What’s Playing, Madison? – Jan 21 through Jan 27 2016

Movies in Madison get interesting again with a David Bowie tribute, Charlie Kaufman’s newest weirdness, and a six-hour odyssey.

Thursday

The Wicker Man (6:30p — Central Library)

The Room may hold the distinction of being the most questionably directed inside joke, but in 2006, Neil LaBute and The Wicker Man sure gave Tommy Wiseau a run for his money. In a nod to the lead from Robin Hardy’s 1973 original, Nicolas Cage plays Edward Woodward, who tears across the pagan island of Summersisle in search of his ex-fiancee’s missing daughter. What follows is an undulating mess of tonal shifts and hilarious melodrama, the bulk of which — you guessed it — comes from Cage, slapsticking his way through deranged cult sisters dead set on securing their “precious honey.” Any threads that make sense are as exciting as a wet towel, with the compelling material relegated to Cage’s spastic shifts and out of place distractions. That LaBute and Cage maintain it was meant to be this amusing is still very much up for debate. I don’t think the “Bad Cinema” series cares either way, though. (FREE.)

The Man Who Fell to Earth (6:30p — Union South Marquee)

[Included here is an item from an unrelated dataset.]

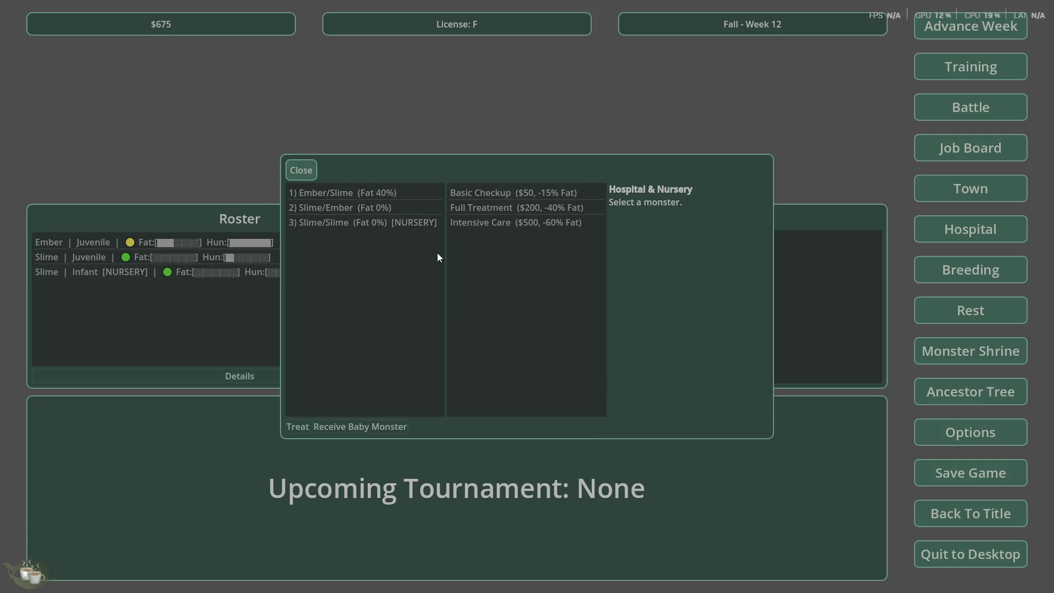
Advance three more weeks to Week 15
left_click(983, 22)
left_click(516, 337)
key("Return")
left_click(512, 342)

Singer-songwriter. Glam rocker. Magician. Goblin King. Alien. Whether on stage, on screen, or blending the divides between music and movies, David Bowie’s personas were manifold. What made the late icon, who unexpectedly passed away last week, such a timeless figure is how each distinct, fascinating, weird and inviting personality was but a piece of a grander whole. WUD Film celebrates that whole with Bowie’s 1976 film debut, playing gaunt and softspoken extraterrestrial Thomas Jerome Newton, who goes in search of water to rehydrate his drought-stricken home world. Director Nicholas Roeg channels Bowie’s theatricality on the tail end of his funky “Thin White Duke” era, surrounding Newton’s interstellar traveler with naysayers who doubt his authenticity. True to his career, David Bowie in The Man Who Fell to Earth isn’t for the majority. As the ultimate outsider, part of his genius was finding a way to let the other outcasts in. (FREE.)

All freakin’ weekend

Anomalisa (Sundance)

Sexual fixations. An awkward portmanteau. The promise of opaque artistry. It’s all in the title, really. Charlie Kaufman does not shy away from his insecurities in his work, a self-conscious tradition that stretches all the way back to 1999’s Being John Malkovich. His newest weirdness, a stop-motion collaboration with animator Duke Johnson (aka “the guy behind Community‘s Abed Christmas Special”), finds Kaufman channeling himself through another onscreen avatar. But far from the eccentric duality of his split personalities in Adaptation., this time he’s motivational speaker Michael (David Thewlis), who hears every voice in life as the same one. Literally. Veteran strange guy Tom Noonan voices every additional role in Anomalisa short of its namesake Lisa (Jennifer Jason), who captures the affections of Michael — and later sings a wonderfully barren cover of Cyndi Lauper’s “Girls Just Wanna Have Fun” in his hotel room. Adapted from a 10 year-old radio play and financed through a combination of crowdfunding and Burbank’s Starburns Industries, this herky-jerky tale of loneliness finally stretches its limited run to Madison (Madison Film Forum‘s even giving away a pair of free passes for next week’s meetup).

Saturday

Arabian Nights, Vols. I — III (1:00p + 3:30p + 7:00p — 4070 Vilas Hall)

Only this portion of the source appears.